Written task
Each line from the one containing "Color FX nicht möglich" to the end of the entries below is to be set down exactly; the pictures are not.

=== Exercise material ===

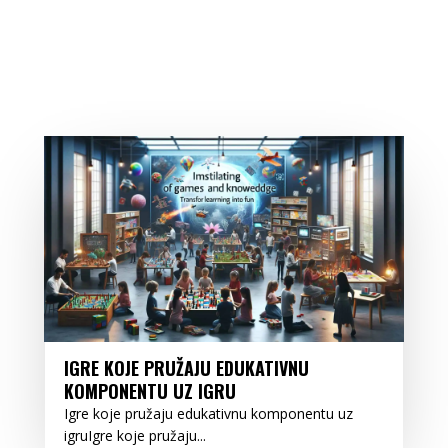
IGRE KOJE PRUŽAJU EDUKATIVNU
KOMPONENTU UZ IGRU
Igre koje pružaju edukativnu komponentu uz
igruIgre koje pružaju...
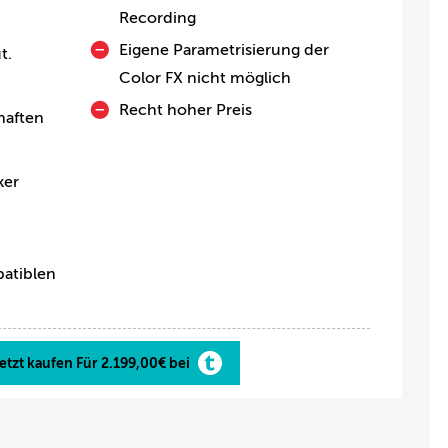
Recording
Eigene Parametrisierung der
t.
Color FX nicht möglich
Recht hoher Preis
haften
ker
atiblen
etzt kaufen Für 2.199,00€ bei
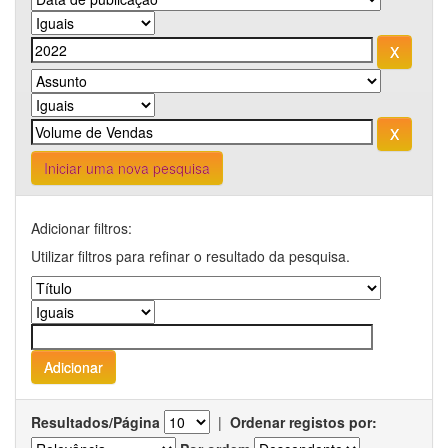
Iniciar uma nova pesquisa
Adicionar filtros:
Utilizar filtros para refinar o resultado da pesquisa.
Resultados/Página
|
Ordenar registos por:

===

Response
Color FX nicht möglich
Recht hoher Preis
haften
ker
atiblen
etzt kaufen Für 2.199,00€ bei
Iniciar uma nova pesquisa
Adicionar filtros:
Utilizar filtros para refinar o resultado da pesquisa.
Resultados/Página
|
Ordenar registos por:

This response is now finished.